*AIM OF THE TASK:*
Copy down every line of the data that follows exactly. Omit the pictures.

*PROVIDED MATERIAL:*

● ● ● ● ● ● ●

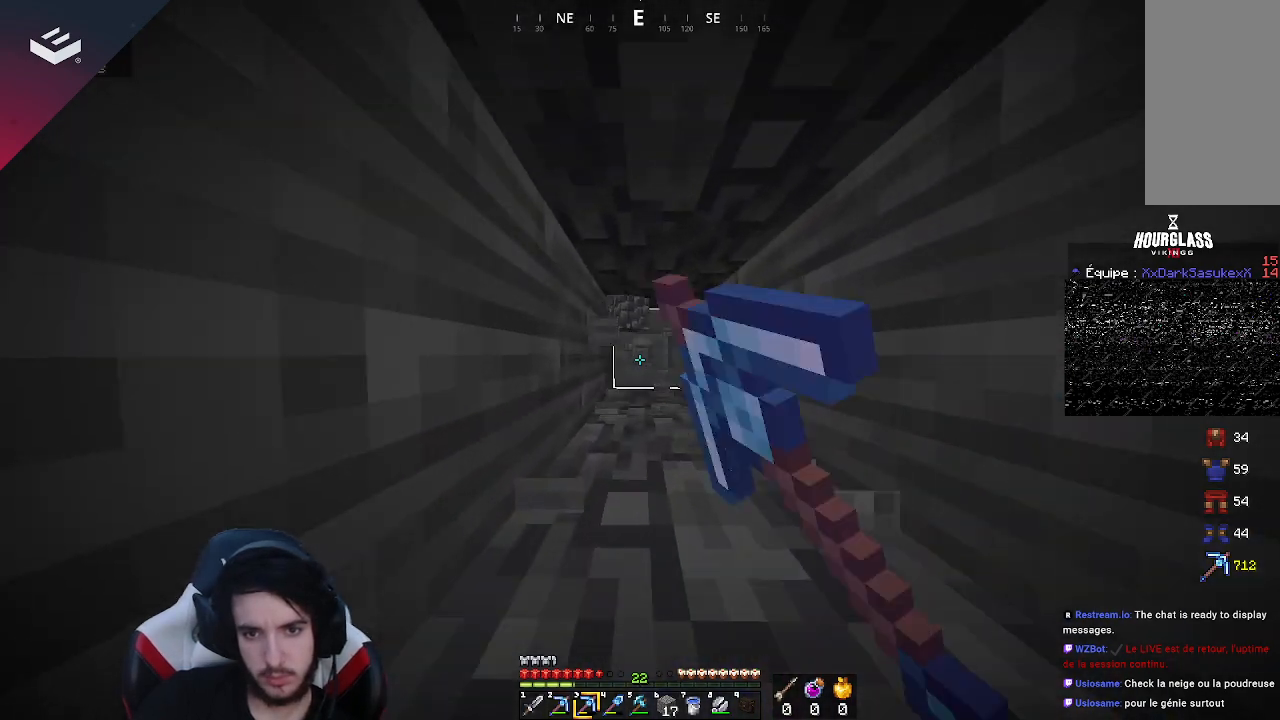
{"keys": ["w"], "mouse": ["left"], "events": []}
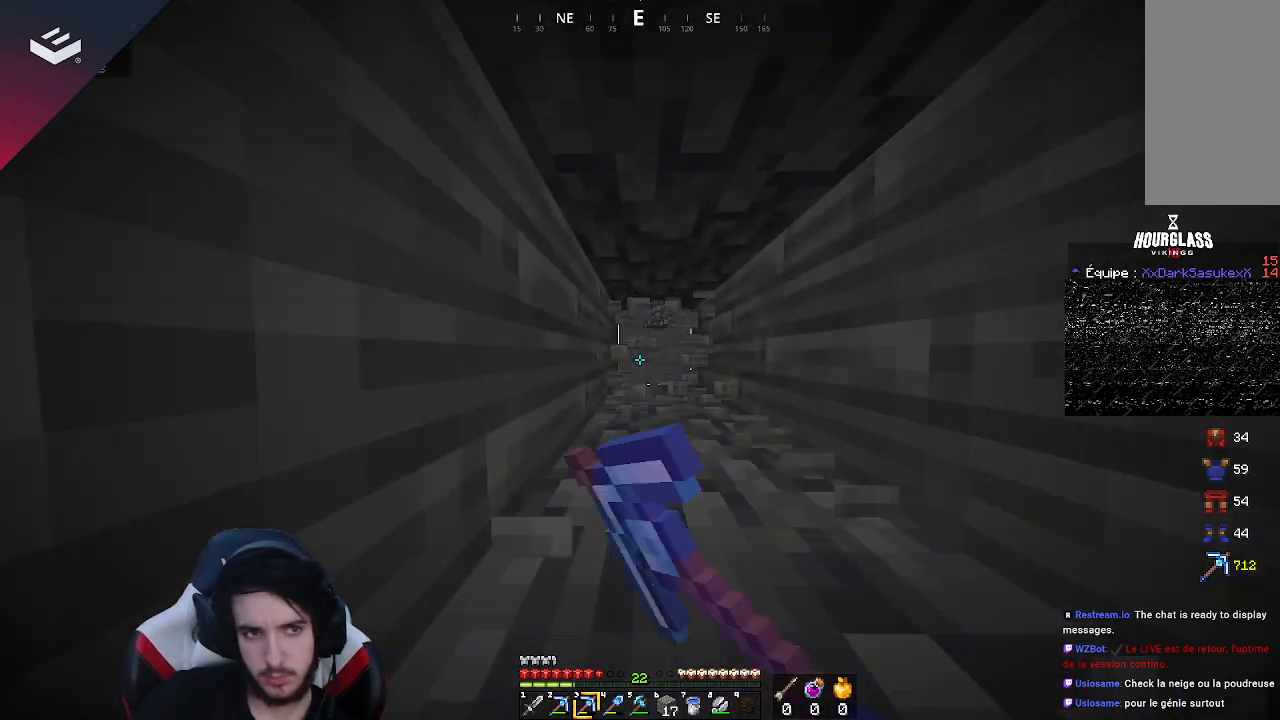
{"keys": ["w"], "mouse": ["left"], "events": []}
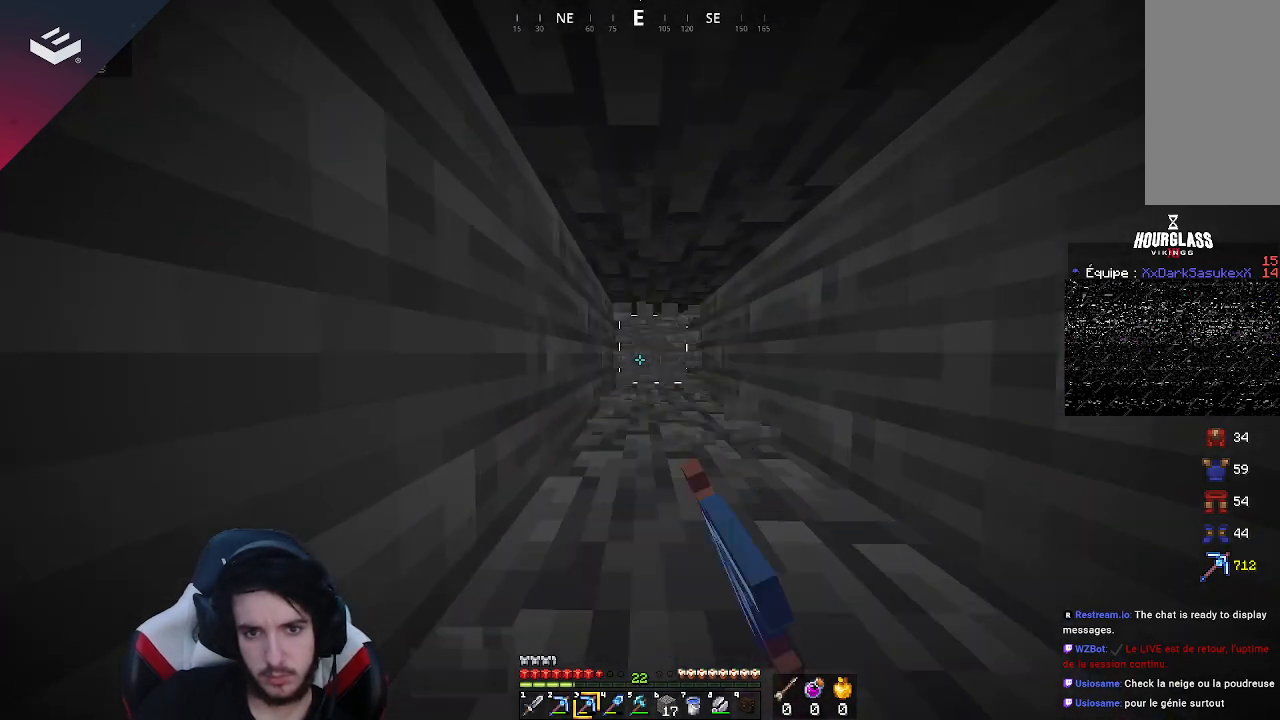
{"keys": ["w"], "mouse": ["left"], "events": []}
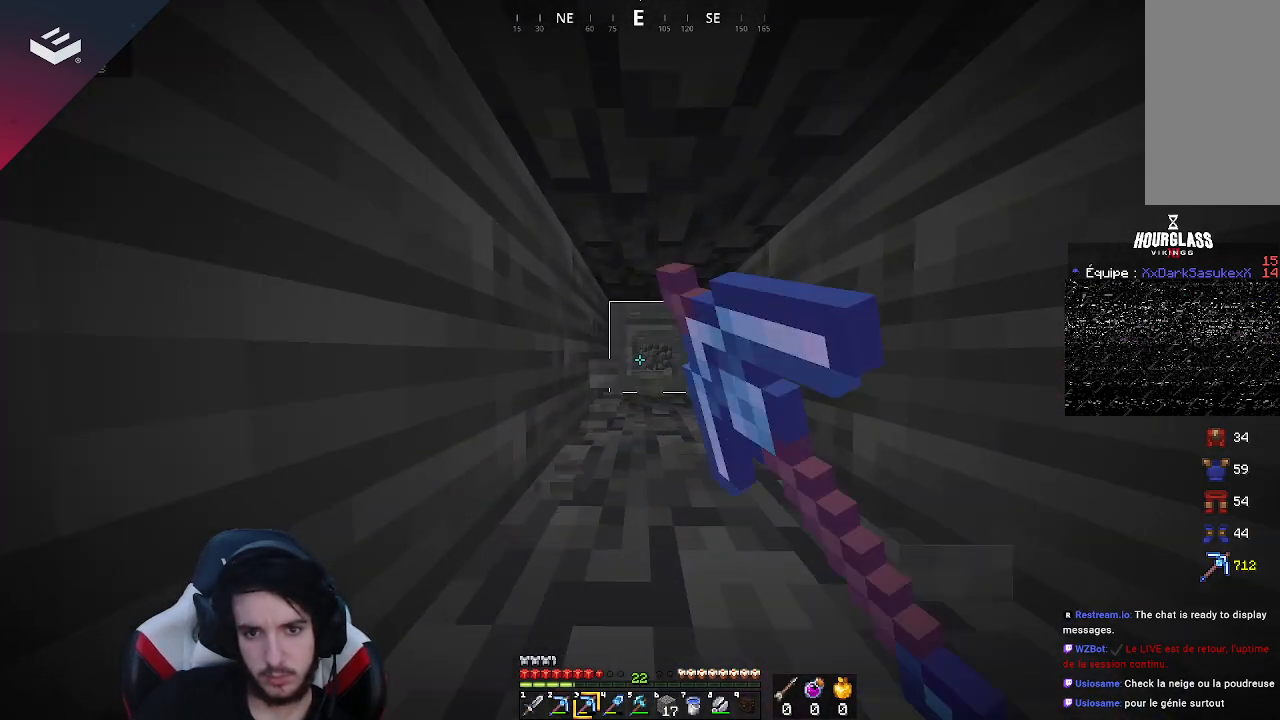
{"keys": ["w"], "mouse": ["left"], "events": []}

● ● ● ● ● ● ●

*EXERCISE RESPONSE:*
{"keys": ["w"], "mouse": ["left"], "events": []}
{"keys": ["w"], "mouse": ["left"], "events": []}
{"keys": ["w"], "mouse": ["left"], "events": []}
{"keys": ["w"], "mouse": ["left"], "events": []}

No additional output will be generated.